Berdasarkan pemberitaan mengenai keputusan pailit SRIL, Bursa telah mengirimkan permintaan klarifikasi dan pemberitahuan kepada SRIL untuk menyampaikan informasi mengenai tindakan selanjutnya, kata Direktur Penilaian Perusahaan BEI I Gede Nyoman Yetna di Jakarta. , Jumat (25/10/2024).
Selain itu, EIB juga meminta Sritex menyampaikan rencana yang akan digunakan perseroan untuk menyikapi putusan pailit PN Kota Semarang.
Dan rencana perusahaan atas keputusan pailit tersebut, termasuk upaya SRIL untuk menjaga kelangsungannya, kata Nyoman.
BEI telah menghentikan sementara perdagangan Efek SRIL di seluruh pasar mulai tanggal 18 Mei 2021 hingga saat ini, sehubungan dengan penghentian sementara pokok dan bunga MTN Sritex Tahap III Tahun 2018.

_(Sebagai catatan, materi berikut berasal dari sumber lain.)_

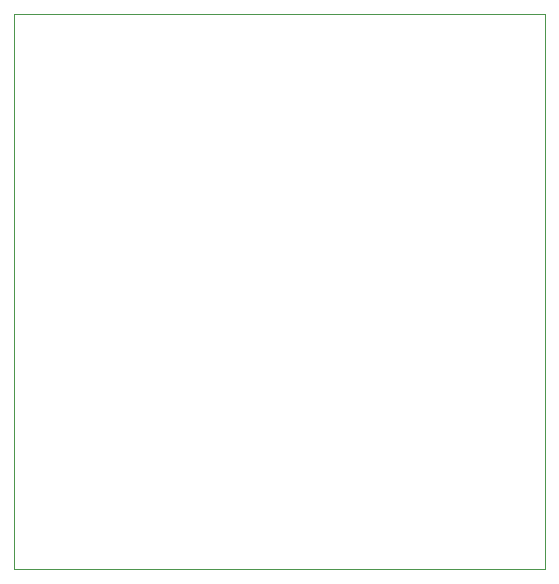
<source format=gbr>
%TF.GenerationSoftware,KiCad,Pcbnew,7.0.8-7.0.8~ubuntu22.04.1*%
%TF.CreationDate,2023-11-09T22:33:04+02:00*%
%TF.ProjectId,elepajaradio,656c6570-616a-4617-9261-64696f2e6b69,rev?*%
%TF.SameCoordinates,Original*%
%TF.FileFunction,Profile,NP*%
%FSLAX46Y46*%
G04 Gerber Fmt 4.6, Leading zero omitted, Abs format (unit mm)*
G04 Created by KiCad (PCBNEW 7.0.8-7.0.8~ubuntu22.04.1) date 2023-11-09 22:33:04*
%MOMM*%
%LPD*%
G01*
G04 APERTURE LIST*
%TA.AperFunction,Profile*%
%ADD10C,0.100000*%
%TD*%
G04 APERTURE END LIST*
D10*
X122000000Y-71000000D02*
X167000000Y-71000000D01*
X167000000Y-118000000D01*
X122000000Y-118000000D01*
X122000000Y-71000000D01*
M02*

</source>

Oleh karena itu, Nyoman mengatakan SRIL telah menyelesaikan proses pembatalan karena penundaan dampak SRIL sudah mencapai 42 bulan.
Sebelumnya, pada Januari 2022, Sritex digugat oleh salah satu debiturnya, CV Prima Karya, yang meminta penundaan pembayaran utangnya (PKPU). Belakangan, Pengadilan Niaga Semarang mengabulkan gugatan PKPU terhadap PT Sritex dan tiga perusahaan tekstil lainnya.
Belakangan, Sritex kembali digugat PT Indo Bharat Rayon karena dianggap melanggar kewajiban utangnya.
Artikel Sritex Pailit, Bursa Efek Indonesia Minta Penjelasan pertama kali tampil pada Jahangir Circle News.